◆ DATA SECTION:
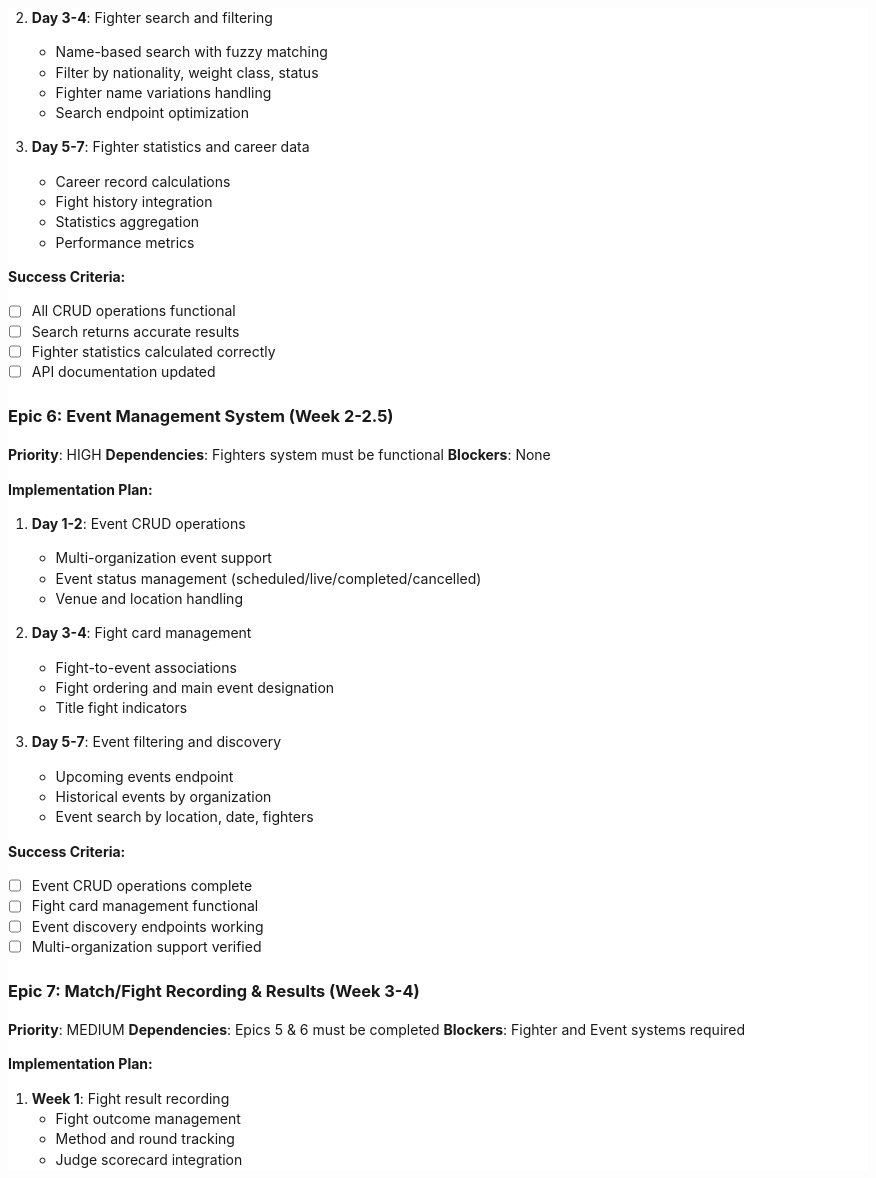 2. **Day 3-4**: Fighter search and filtering
   - Name-based search with fuzzy matching
   - Filter by nationality, weight class, status
   - Fighter name variations handling
   - Search endpoint optimization

3. **Day 5-7**: Fighter statistics and career data
   - Career record calculations
   - Fight history integration
   - Statistics aggregation
   - Performance metrics

**Success Criteria:**
- [ ] All CRUD operations functional
- [ ] Search returns accurate results
- [ ] Fighter statistics calculated correctly
- [ ] API documentation updated

### **Epic 6: Event Management System** (Week 2-2.5)
**Priority**: HIGH
**Dependencies**: Fighters system must be functional
**Blockers**: None

**Implementation Plan:**
1. **Day 1-2**: Event CRUD operations
   - Multi-organization event support
   - Event status management (scheduled/live/completed/cancelled)
   - Venue and location handling

2. **Day 3-4**: Fight card management
   - Fight-to-event associations
   - Fight ordering and main event designation
   - Title fight indicators

3. **Day 5-7**: Event filtering and discovery
   - Upcoming events endpoint
   - Historical events by organization
   - Event search by location, date, fighters

**Success Criteria:**
- [ ] Event CRUD operations complete
- [ ] Fight card management functional
- [ ] Event discovery endpoints working
- [ ] Multi-organization support verified

### **Epic 7: Match/Fight Recording & Results** (Week 3-4)
**Priority**: MEDIUM
**Dependencies**: Epics 5 & 6 must be completed
**Blockers**: Fighter and Event systems required

**Implementation Plan:**
1. **Week 1**: Fight result recording
   - Fight outcome management
   - Method and round tracking
   - Judge scorecard integration
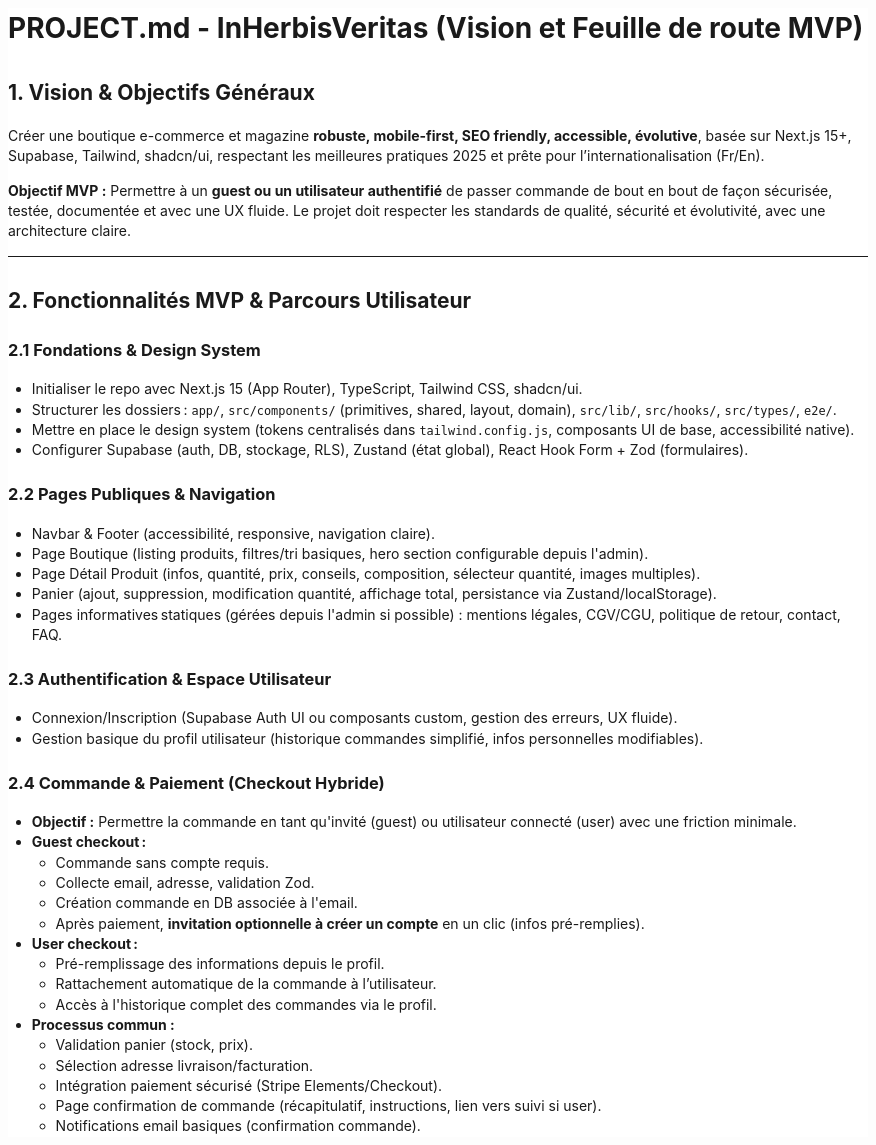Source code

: # PROJECT.md - InHerbisVeritas (Vision et Feuille de route MVP)

## 1. Vision & Objectifs Généraux

Créer une boutique e-commerce et magazine **robuste, mobile-first, SEO friendly, accessible, évolutive**, basée sur Next.js 15+, Supabase, Tailwind, shadcn/ui, respectant les meilleures pratiques 2025 et prête pour l’internationalisation (Fr/En).

**Objectif MVP :** Permettre à un **guest ou un utilisateur authentifié** de passer commande de bout en bout de façon sécurisée, testée, documentée et avec une UX fluide. Le projet doit respecter les standards de qualité, sécurité et évolutivité, avec une architecture claire.

---

## 2. Fonctionnalités MVP & Parcours Utilisateur

### 2.1 Fondations & Design System

- Initialiser le repo avec Next.js 15 (App Router), TypeScript, Tailwind CSS, shadcn/ui.
- Structurer les dossiers : `app/`, `src/components/` (primitives, shared, layout, domain), `src/lib/`, `src/hooks/`, `src/types/`, `e2e/`.
- Mettre en place le design system (tokens centralisés dans `tailwind.config.js`, composants UI de base, accessibilité native).
- Configurer Supabase (auth, DB, stockage, RLS), Zustand (état global), React Hook Form + Zod (formulaires).

### 2.2 Pages Publiques & Navigation

- Navbar & Footer (accessibilité, responsive, navigation claire).
- Page Boutique (listing produits, filtres/tri basiques, hero section configurable depuis l'admin).
- Page Détail Produit (infos, quantité, prix, conseils, composition, sélecteur quantité, images multiples).
- Panier (ajout, suppression, modification quantité, affichage total, persistance via Zustand/localStorage).
- Pages informatives statiques (gérées depuis l'admin si possible) : mentions légales, CGV/CGU, politique de retour, contact, FAQ.

### 2.3 Authentification & Espace Utilisateur

- Connexion/Inscription (Supabase Auth UI ou composants custom, gestion des erreurs, UX fluide).
- Gestion basique du profil utilisateur (historique commandes simplifié, infos personnelles modifiables).

### 2.4 Commande & Paiement (Checkout Hybride)

- **Objectif :** Permettre la commande en tant qu'invité (guest) ou utilisateur connecté (user) avec une friction minimale.
- **Guest checkout :**
  - Commande sans compte requis.
  - Collecte email, adresse, validation Zod.
  - Création commande en DB associée à l'email.
  - Après paiement, **invitation optionnelle à créer un compte** en un clic (infos pré-remplies).
- **User checkout :**
  - Pré-remplissage des informations depuis le profil.
  - Rattachement automatique de la commande à l’utilisateur.
  - Accès à l'historique complet des commandes via le profil.
- **Processus commun :**
  - Validation panier (stock, prix).
  - Sélection adresse livraison/facturation.
  - Intégration paiement sécurisé (Stripe Elements/Checkout).
  - Page confirmation de commande (récapitulatif, instructions, lien vers suivi si user).
  - Notifications email basiques (confirmation commande).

◆ WHAT IS EXPECTED:
Please copy everything in the entries above from the line containing "### **Epic 7: Match/Fight" down to the line containing "## 1. Vision & Objectifs Généraux", including both of those lines. Leave the pictures out of your answer.

◆ EXERCISE ANSWER:
### **Epic 7: Match/Fight Recording & Results** (Week 3-4)
**Priority**: MEDIUM
**Dependencies**: Epics 5 & 6 must be completed
**Blockers**: Fighter and Event systems required

**Implementation Plan:**
1. **Week 1**: Fight result recording
   - Fight outcome management
   - Method and round tracking
   - Judge scorecard integration
Source code

: # PROJECT.md - InHerbisVeritas (Vision et Feuille de route MVP)

## 1. Vision & Objectifs Généraux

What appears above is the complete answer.